Mesdames et Messieurs
Pour ce qui est du devenir de ces révolutions, tout est en jeu, rien n’est encore joué.
En Tunisie, nous sommes fiers d’avoir fait une révolution au plus faible coût humain possible. Je pense ici avec une grande émotion au calvaire du peuple syrien qui lui paye sa liberté au plus fort et qui a besoin plus que jamais du soutien humanitaire et politique de tous les peuples libres.
Nous avons mis en place un gouvernement de coalition entre laïcs modérés et islamistes modérés pour que les deux composantes modernistes et traditionalistes de notre peuple se retrouvent dans ceux qui conduisent cette phase si délicate de la transition.
Ce gouvernement fonctionne. Il a restauré un Etat qui avait cessé d’exister en 2011. Il a remis en marche la machine économique qui fait que la Tunisie est passée d’un taux de croissance de -2.5 en 2011 à + 3% en 2013.
Le gouvernement dysfonctionne par tous les conflits personnels et politiques propres à toutes les coalitions. Mais nous n’avons pas de meilleur choix et il faudra bien s’en accommoder jusqu’aux prochaines élections que nous voulons aussi proches que possible. Nous rédigeons depuis des mois la constitution d’un Etat démocratique et civil et d’une société plurielle avec les difficultés que vous imaginez mais là aussi l’esprit du consensus l’emporte et nous espérons nous mettre d’accord sur le texte dans deux ou trois mois.
Nous sommes absolument déterminés à promouvoir et défendre toutes les libertés, à protéger les acquis de la femme, mais on ne change pas les attitudes et les comportements de plus de cinquante ans en deux années. Nous sommes déterminés à protéger le mode de vie de la Tunisie moderniste et à élever le niveau de vie de la Tunisie pauvre et oubliée, mais les défis sociaux-économiques sont colossaux tant l’héritage de la dictature soigneusement camouflé sur plus de vingt ans se révèle lourd.
Nous sommes absolument déterminés à continuer notre stratégie d’absorption de la fraction modéré de l’islamisme - car elle existe n’en déplaise aux idéologues qui ne voient ni la complexité , ni la dynamique de la chose politique – et tout aussi déterminés à faire face à sa fraction insoluble dans la démocratie et ce par les moyens sécuritaires dans le cadre de la loi et du respect des droits de l’homme mais surtout par le développement social économique et culturel.
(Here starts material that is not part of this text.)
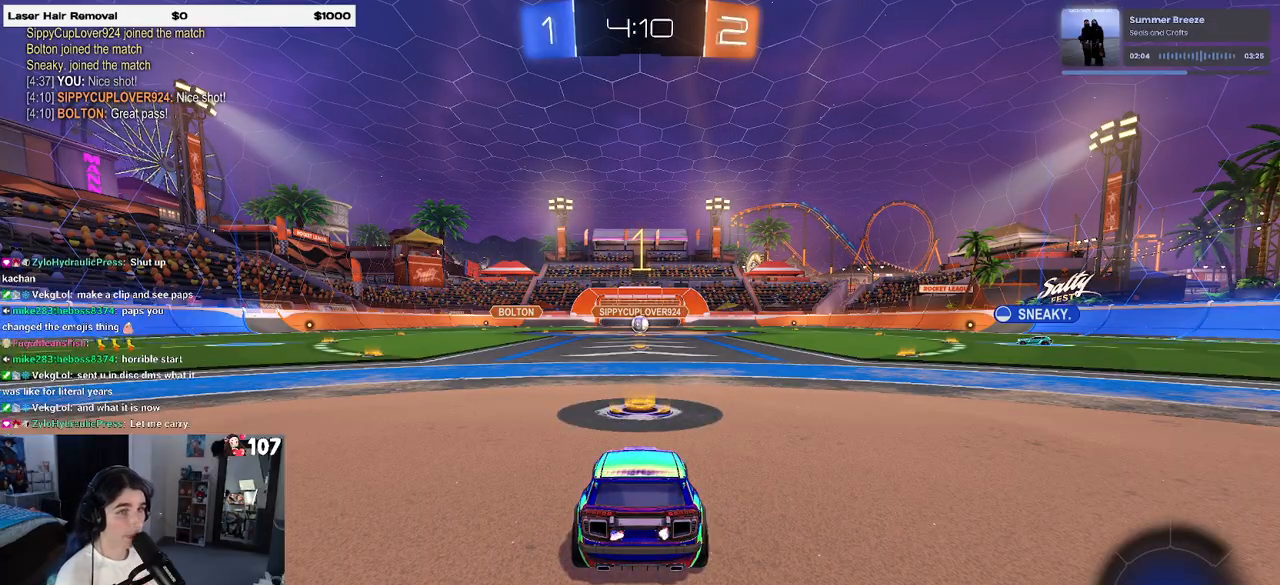
{"buttons": [], "left_stick": "center", "right_stick": "center", "events": [[317, "left_stick", "right"], [483, "left_stick", "center"]]}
Nous n’accepterons jamais que ce courant – l’équivalent de votre extrême droite, mette en danger, notre modèle de société profondément arrimé à son héritage arabo-musulman et résolument tournée vers la modernité. Nous ne le laisserons pas mettre en danger les acquis de la femme, les droits de l’homme ou la relation à l’Occident que nous voulons pacifiée amicale et basée sur le respect mutuel et le partenariat profitable à nos deux communautés.